• The task: For the records below, print the lines from the line with "teapot: none [147,167,191,215]" through the line with "basket: present [37,418,108,497]" exactly as written; include both end lines and exclude the rest.

• Records for processing:
* * * * * * * * *

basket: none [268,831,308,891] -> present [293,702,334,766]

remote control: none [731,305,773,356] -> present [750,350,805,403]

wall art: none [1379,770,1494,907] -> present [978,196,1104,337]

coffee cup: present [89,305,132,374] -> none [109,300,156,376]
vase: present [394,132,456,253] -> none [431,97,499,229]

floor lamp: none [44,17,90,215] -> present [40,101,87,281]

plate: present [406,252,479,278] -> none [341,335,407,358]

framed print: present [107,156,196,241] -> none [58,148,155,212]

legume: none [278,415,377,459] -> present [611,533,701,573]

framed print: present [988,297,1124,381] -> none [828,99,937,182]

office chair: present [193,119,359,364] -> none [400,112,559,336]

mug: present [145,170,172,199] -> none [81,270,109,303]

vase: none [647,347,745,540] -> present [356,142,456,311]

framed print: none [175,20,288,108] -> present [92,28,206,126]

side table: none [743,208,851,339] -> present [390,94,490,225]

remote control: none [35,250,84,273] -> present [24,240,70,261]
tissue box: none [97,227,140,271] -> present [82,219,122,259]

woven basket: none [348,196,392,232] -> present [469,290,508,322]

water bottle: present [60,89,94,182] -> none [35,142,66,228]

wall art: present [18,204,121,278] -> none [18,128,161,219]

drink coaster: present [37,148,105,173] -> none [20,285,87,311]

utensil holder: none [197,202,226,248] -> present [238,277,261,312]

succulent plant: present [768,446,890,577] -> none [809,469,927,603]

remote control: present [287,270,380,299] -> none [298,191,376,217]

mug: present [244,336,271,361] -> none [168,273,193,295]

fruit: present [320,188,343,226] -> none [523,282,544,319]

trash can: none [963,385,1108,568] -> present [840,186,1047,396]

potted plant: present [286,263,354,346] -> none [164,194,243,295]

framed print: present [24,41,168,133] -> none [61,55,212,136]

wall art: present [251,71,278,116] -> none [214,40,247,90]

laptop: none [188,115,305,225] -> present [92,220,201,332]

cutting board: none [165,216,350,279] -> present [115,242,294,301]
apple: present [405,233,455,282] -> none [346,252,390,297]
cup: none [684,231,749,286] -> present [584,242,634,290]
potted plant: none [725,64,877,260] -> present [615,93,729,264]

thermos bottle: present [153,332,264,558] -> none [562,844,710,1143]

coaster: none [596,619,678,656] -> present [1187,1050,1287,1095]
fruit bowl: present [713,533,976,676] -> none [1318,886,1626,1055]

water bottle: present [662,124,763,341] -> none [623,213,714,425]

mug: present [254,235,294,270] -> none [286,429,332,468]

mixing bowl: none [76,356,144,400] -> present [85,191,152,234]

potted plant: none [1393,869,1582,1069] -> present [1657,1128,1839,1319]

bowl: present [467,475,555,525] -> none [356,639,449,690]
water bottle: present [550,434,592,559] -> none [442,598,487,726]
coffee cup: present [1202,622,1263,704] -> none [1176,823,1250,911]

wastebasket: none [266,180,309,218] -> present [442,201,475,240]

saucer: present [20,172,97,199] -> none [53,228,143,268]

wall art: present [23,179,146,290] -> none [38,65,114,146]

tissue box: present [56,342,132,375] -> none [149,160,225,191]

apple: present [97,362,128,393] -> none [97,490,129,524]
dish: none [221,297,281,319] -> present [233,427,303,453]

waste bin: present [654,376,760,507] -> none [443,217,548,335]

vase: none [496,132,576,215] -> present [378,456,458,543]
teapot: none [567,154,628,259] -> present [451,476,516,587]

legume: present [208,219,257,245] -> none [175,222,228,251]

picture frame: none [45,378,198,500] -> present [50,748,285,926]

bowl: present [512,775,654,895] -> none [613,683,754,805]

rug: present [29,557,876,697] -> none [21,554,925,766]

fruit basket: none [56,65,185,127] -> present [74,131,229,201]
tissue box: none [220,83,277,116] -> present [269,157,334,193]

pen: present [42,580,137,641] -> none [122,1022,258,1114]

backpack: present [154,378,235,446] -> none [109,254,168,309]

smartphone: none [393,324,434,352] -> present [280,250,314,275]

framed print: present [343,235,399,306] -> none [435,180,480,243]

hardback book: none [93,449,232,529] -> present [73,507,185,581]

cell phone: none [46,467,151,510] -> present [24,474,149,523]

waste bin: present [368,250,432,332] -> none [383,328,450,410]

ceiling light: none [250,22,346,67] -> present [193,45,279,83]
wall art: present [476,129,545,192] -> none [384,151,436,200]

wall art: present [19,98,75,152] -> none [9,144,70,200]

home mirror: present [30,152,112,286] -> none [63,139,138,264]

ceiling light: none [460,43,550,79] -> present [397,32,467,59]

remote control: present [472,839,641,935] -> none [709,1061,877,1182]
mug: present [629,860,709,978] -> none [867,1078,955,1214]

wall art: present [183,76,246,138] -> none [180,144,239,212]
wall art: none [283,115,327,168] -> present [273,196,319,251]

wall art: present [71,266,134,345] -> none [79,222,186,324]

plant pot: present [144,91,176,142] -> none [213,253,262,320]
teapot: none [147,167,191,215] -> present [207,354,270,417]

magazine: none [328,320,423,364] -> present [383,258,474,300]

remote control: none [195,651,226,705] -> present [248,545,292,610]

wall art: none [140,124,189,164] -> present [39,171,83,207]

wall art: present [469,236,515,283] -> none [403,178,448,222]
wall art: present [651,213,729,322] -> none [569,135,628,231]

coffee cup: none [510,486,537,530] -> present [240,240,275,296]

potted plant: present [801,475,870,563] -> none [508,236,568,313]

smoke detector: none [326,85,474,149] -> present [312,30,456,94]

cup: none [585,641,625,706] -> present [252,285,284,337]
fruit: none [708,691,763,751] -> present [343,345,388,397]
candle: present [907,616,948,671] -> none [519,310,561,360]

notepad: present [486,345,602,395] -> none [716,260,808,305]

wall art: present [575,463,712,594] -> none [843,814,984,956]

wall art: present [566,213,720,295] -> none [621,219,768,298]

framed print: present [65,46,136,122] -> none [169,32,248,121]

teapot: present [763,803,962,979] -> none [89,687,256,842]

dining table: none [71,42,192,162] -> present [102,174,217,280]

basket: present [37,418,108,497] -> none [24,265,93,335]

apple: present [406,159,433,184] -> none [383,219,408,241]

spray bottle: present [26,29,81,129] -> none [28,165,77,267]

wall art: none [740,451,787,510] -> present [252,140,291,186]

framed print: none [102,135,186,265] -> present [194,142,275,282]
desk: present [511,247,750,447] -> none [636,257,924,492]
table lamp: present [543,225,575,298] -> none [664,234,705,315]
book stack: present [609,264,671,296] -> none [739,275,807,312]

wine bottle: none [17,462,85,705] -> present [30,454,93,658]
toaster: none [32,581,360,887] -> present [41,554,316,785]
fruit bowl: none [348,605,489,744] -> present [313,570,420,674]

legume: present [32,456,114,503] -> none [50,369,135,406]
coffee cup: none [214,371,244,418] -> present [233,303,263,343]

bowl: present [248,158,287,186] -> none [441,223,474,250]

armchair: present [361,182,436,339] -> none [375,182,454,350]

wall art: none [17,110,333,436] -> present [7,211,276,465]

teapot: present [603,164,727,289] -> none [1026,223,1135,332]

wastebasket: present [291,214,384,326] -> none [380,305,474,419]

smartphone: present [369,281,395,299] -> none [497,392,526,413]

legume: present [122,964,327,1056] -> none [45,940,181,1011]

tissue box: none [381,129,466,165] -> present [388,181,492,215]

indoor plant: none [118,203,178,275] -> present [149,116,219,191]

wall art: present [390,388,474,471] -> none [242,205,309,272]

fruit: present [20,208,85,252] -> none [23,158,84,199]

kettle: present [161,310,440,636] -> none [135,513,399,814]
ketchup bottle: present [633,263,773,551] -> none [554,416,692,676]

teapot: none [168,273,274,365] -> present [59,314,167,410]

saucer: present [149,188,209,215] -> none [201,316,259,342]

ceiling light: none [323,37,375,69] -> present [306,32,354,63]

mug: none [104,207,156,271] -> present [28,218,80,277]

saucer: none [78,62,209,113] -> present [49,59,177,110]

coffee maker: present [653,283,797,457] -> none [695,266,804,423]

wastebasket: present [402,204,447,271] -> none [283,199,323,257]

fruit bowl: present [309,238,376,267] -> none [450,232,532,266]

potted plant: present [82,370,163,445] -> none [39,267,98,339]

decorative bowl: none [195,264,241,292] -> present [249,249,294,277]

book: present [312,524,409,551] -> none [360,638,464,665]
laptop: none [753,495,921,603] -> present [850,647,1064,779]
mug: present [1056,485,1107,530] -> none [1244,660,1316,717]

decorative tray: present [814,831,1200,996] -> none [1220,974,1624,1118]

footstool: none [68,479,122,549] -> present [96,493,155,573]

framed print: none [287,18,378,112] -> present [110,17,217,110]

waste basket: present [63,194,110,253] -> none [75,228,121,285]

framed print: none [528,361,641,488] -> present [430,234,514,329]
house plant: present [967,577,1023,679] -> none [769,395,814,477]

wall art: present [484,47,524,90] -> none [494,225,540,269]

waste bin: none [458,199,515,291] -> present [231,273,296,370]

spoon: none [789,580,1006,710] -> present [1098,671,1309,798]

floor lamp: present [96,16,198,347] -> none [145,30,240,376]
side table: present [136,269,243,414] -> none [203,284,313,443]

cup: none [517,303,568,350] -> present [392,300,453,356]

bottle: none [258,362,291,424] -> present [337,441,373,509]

* * * * * * * * *

• Answer space:
teapot: none [147,167,191,215] -> present [207,354,270,417]

magazine: none [328,320,423,364] -> present [383,258,474,300]

remote control: none [195,651,226,705] -> present [248,545,292,610]

wall art: none [140,124,189,164] -> present [39,171,83,207]

wall art: present [469,236,515,283] -> none [403,178,448,222]
wall art: present [651,213,729,322] -> none [569,135,628,231]

coffee cup: none [510,486,537,530] -> present [240,240,275,296]

potted plant: present [801,475,870,563] -> none [508,236,568,313]

smoke detector: none [326,85,474,149] -> present [312,30,456,94]

cup: none [585,641,625,706] -> present [252,285,284,337]
fruit: none [708,691,763,751] -> present [343,345,388,397]
candle: present [907,616,948,671] -> none [519,310,561,360]

notepad: present [486,345,602,395] -> none [716,260,808,305]

wall art: present [575,463,712,594] -> none [843,814,984,956]

wall art: present [566,213,720,295] -> none [621,219,768,298]

framed print: present [65,46,136,122] -> none [169,32,248,121]

teapot: present [763,803,962,979] -> none [89,687,256,842]

dining table: none [71,42,192,162] -> present [102,174,217,280]

basket: present [37,418,108,497] -> none [24,265,93,335]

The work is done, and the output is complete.